# Fragmento citado
# # # # # # #

Todas las revoluciones modernas acabaron robusteciendo el Estado. 1789 lleva a Napoleón, 1848 a Napoleón III, 1917 a Stalin, las perturbaciones italianas de la década del 20 a Mussolini, la república de Weimar a Hitler. Estas revoluciones, sobre todo después de que la primera guerra mundial hubo liquidado los vestigios del derecho divino, se han propuesto, no obstante, con una audacia cada vez mayor, la construcción de la ciudad humana y de la libertad real. La omnipotencia creciente del Estado ha sancionado cada vez esa ambición. Sería falso decir que no podía dejar de suceder esto. Pero es posible examinar cómo ha sucedido, y quizá sirva de lección.

 

Aparte de un pequeño número de explicaciones que no constituyen el tema de este ensayo, el extraño y aterrador crecimiento del Estado moderno puede considerarse como la conclusión lógica de ambiciones técnicas y filosóficas desmesuradas, ajenas al verdadero espíritu de rebelión, pero que, sin embargo, dieron origen al espíritu revolucionario de nuestra época. El sueño profético de Marx y las potentes anticipaciones de Hegel o de Nietzsche terminaron suscitando, después de ser arrasada la ciudad de Dios, un Estado racional o irracional, pero en ambos casos terrorista.

# # # # # # #

# Entradas guardadas
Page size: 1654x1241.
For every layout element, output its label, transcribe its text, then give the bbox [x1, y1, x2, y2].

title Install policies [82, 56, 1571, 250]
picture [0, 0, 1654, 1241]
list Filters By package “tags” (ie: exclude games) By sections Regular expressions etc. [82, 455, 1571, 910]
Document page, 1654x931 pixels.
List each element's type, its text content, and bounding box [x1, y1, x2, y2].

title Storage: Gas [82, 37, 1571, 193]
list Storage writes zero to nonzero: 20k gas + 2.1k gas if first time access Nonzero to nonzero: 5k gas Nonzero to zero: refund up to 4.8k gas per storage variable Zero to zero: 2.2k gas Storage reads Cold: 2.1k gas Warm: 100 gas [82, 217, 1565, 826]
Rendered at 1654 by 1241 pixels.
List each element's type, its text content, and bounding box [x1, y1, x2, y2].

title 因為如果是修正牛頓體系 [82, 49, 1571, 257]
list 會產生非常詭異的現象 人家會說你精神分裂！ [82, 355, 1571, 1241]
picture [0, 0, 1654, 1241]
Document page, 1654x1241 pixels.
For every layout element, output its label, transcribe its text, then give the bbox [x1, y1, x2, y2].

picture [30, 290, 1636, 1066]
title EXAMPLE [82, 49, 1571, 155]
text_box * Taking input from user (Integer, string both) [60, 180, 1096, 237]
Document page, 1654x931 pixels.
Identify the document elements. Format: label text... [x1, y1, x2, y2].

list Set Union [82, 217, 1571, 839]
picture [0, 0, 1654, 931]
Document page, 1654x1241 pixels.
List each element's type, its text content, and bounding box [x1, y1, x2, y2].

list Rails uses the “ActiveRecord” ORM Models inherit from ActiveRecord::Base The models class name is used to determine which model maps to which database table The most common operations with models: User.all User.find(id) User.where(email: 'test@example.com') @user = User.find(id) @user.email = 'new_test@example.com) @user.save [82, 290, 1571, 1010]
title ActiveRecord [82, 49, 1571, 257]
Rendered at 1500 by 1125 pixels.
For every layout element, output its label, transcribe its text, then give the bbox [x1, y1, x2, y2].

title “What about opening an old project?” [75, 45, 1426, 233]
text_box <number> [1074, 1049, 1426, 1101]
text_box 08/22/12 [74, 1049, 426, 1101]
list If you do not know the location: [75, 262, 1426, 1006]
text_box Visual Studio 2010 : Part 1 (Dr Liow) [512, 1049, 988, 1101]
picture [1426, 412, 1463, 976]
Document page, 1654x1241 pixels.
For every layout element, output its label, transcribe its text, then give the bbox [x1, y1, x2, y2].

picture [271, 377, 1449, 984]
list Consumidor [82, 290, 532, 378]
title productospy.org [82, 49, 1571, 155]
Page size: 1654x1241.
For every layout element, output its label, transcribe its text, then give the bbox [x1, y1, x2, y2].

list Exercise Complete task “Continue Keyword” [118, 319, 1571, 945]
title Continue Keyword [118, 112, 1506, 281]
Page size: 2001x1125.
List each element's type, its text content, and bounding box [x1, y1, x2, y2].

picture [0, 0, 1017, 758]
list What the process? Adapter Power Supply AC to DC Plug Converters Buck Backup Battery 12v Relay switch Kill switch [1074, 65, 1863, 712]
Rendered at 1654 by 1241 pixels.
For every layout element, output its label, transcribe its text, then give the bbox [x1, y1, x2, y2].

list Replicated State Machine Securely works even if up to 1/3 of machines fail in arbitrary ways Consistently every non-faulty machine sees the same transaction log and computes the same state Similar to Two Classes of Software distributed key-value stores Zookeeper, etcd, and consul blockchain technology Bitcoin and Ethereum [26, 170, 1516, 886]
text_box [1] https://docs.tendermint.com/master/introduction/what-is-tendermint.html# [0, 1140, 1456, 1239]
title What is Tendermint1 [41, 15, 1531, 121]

# # # # # # #

# Tareas
1. Resume en dos oraciones el fragmento sobre las revoluciones y el Estado.
2. Prosigue el fragmento sobre las revoluciones y el Estado a partir de su última oración.

# Respuestas por tarea
1. Todas las revoluciones modernas, aunque se propusieron construir la ciudad humana y la libertad real, acabaron robusteciendo el Estado: 1789 lleva a Napoleón y 1917 a Stalin. Ese crecimiento del Estado moderno puede verse como la conclusión lógica de ambiciones técnicas y filosóficas desmesuradas, ajenas al verdadero espíritu de rebelión, que terminaron suscitando un Estado racional o irracional, pero en ambos casos terrorista.

2.
 

Para decir verdad, las revoluciones fascistas del siglo XX no merecen el título de revolución. Les ha faltado la ambición universal. Mussolini y Hitler trataron, sin duda, de crear un imperio y los ideólogos nacional-socialistas pensaron, explícitamente, en el imperio mundial. Su diferencia con el movimiento revolucionario clásico consiste en que, siendo herederos del nihilismo, prefirieron divinizar lo irracional, y sólo ello, en vez de divinizar la razón. Al mismo tiempo renunciaban a lo universal. Ello no impide que Mussolini se declare heredero de Hegel, y Hitler de Nietzsche; ilustran en la historia algunas de las profecías de la ideología alemana. A este respecto pertenecen a la historia de la rebelión y el nihilismo. Han sido los primeros que han construido un Estado basándose en la idea de que nada tenía sentido y que la historia no era sino el azar de la fuerza. La consecuencia no se ha hecho esperar.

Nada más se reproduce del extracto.